The problem with that you're feeling, in my opinion, is that you're expectations are misguided. What your character represents is not the center of all things, but a catalyst. You want something like Bioware, where you're the chosen one who is the only hope for the entire game, and the driving force\energy making everything happen, the only one who can set things right. It's different in the Elder Scrolls. What's going to happen is pre-ordained by said scrolls, mostly, and instead of being the power that moves the plot to the conclusion you want to achieve, rather you are the mechanism by which the inevitable end comes to fruition. Your only real power is by deciding what to catalyze, if anything. You're never obligated to do anything, even the main quest line, so by deciding what to catalyze you display the power you have over the world. Without you, even though the dominoes are all set up, they will never fall down.
My first playthrough I avoided the thieves guild and Dark Brotherhood questline, and helped the Empire take back control. Now I'm avoiding the mage's guild and companion quest line in favor of the more evil ones and ensuring the Stormcloak's win, since I decided my character is evil. Technically I could catalyze it all, but instead I'm going to exhert some restraint and build my character's path, rather than select from a few pre-selected path "this one is good" "this one is evil". I could technically try being more of a grey-area character and be a warrior assassin that wasn't too much into the thieving and wanted the more barbaric Stormcloaks to reign . . or be a thieving mage who felt the empire would be a bit more lax and more friendly towards magic. What I am on the big scale is determined by WHAT I do.

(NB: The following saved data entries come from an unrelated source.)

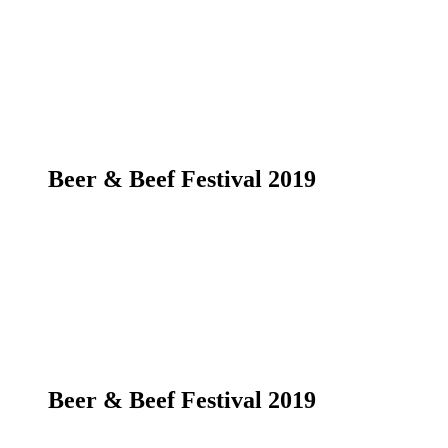
Beer & Beef Festival 2019
Beer & Beef Festival 2019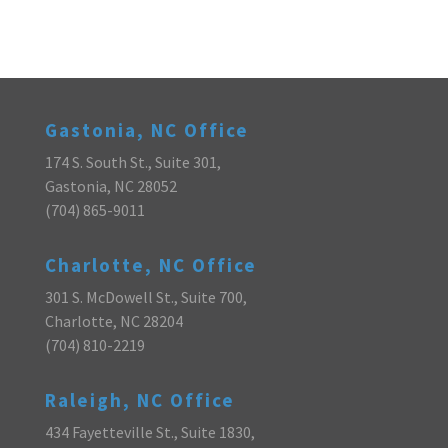
Gastonia, NC Office
174 S. South St., Suite 301,
Gastonia, NC 28052
(704) 865-9011
Charlotte, NC Office
301 S. McDowell St., Suite 700,
Charlotte, NC 28204
(704) 810-2219
Raleigh, NC Office
434 Fayetteville St., Suite 1830,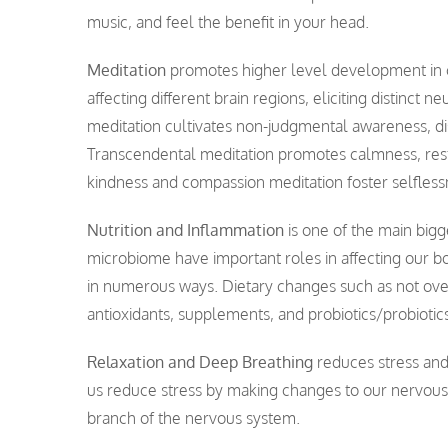
music, and feel the benefit in your head.
Meditation
promotes higher level development in co
affecting different brain regions, eliciting distinc
meditation cultivates non-judgmental awareness, dis
Transcendental meditation promotes calmness, rest
kindness and compassion meditation foster selflessn
Nutrition and Inflammation
is one of the main bigg
microbiome have important roles in affecting our b
in numerous ways. Dietary changes such as not over 
antioxidants, supplements, and probiotics/probiotics
Relaxation and Deep Breathing
reduces stress and 
us reduce stress by making changes to our nervous 
branch of the nervous system.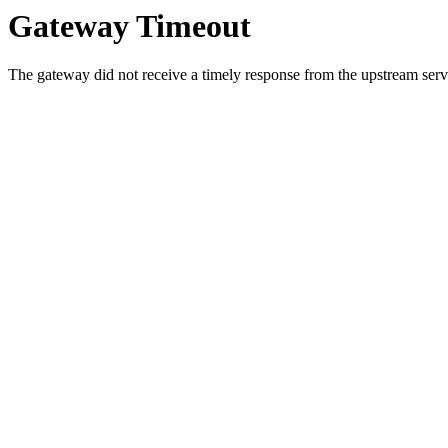
Gateway Timeout
The gateway did not receive a timely response from the upstream serve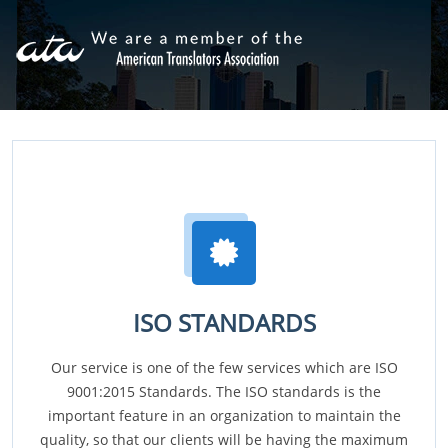
ISO STANDARDS
Our service is one of the few services which are ISO
9001:2015 Standards. The ISO standards is the
important feature in an organization to maintain the
quality, so that our clients will be having the maximum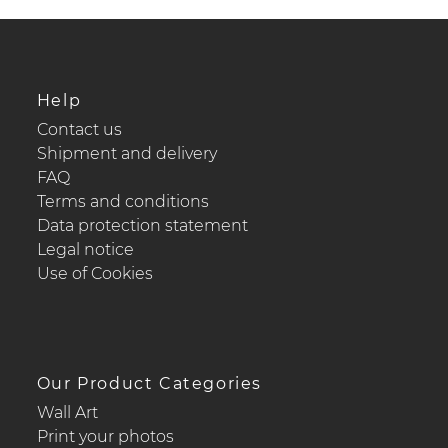
Help
Contact us
Shipment and delivery
FAQ
Terms and conditions
Data protection statement
Legal notice
Use of Cookies
Our Product Categories
Wall Art
Print your photos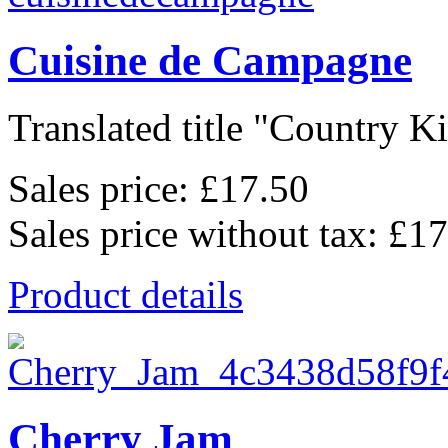
Cuisine de Campagne
Translated title "Country Kit
Sales price:
£17.50
Sales price without tax:
£17
Product details
Cherry Jam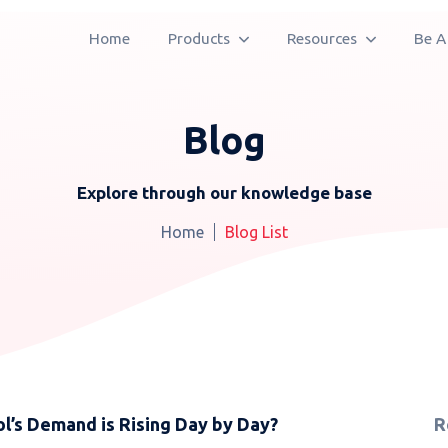
Home
Products
Resources
Be A
Blog
Explore through our knowledge base
Home
Blog List
’s Demand is Rising Day by Day?
R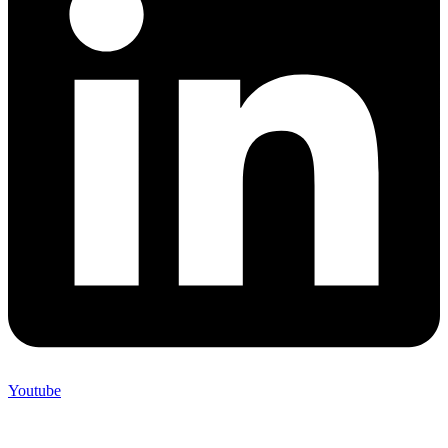
Youtube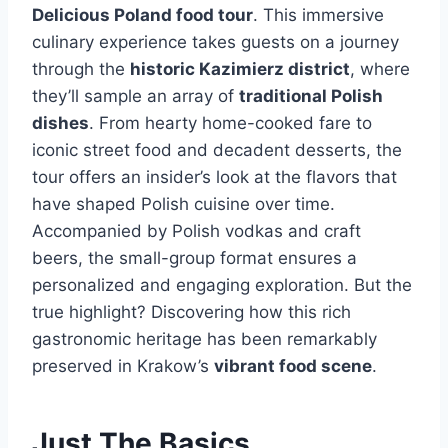
Delicious Poland food tour
. This immersive
culinary experience takes guests on a journey
through the
historic Kazimierz district
, where
they’ll sample an array of
traditional Polish
dishes
. From hearty home-cooked fare to
iconic street food and decadent desserts, the
tour offers an insider’s look at the flavors that
have shaped Polish cuisine over time.
Accompanied by Polish vodkas and craft
beers, the small-group format ensures a
personalized and engaging exploration. But the
true highlight? Discovering how this rich
gastronomic heritage has been remarkably
preserved in Krakow’s
vibrant food scene
.
Just The Basics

That's the macro though. In micro, it's reversed. By deciding HOW to do something, rather than WHAT to do, is how you shape your character on the micro end. Why do you think the system is geared towards action rather than achievements? In most RPG's, a kill is a kill, but not in TES. Whether I kill someone with a fireball or a one-handed sword shapes who my character is. It's the same effect, "my target dies", and yet my character is shaped by it.
It's just the opposite of how it is normally done, and that fresh perspective is . . well . . refreshing. Not necessarily better, but not worse either. Just different. Instead of HOW being meaningful on the macro scale "Do I bribe this person, kill them, or try to help them out", TES makes WHAT meaningful on the macro scale "Do I join the brotherhood, or wipe them out? " Did I tip the balance in favor of stormcloak's or Empire?". Then on the micro side, instead of WHAT you did "did you finish this quest?" mattering, it's HOW you did it "did you sneak in, blast in, bribe your way in?".
Appreciate the game for what it is, and you'll feel a lot better.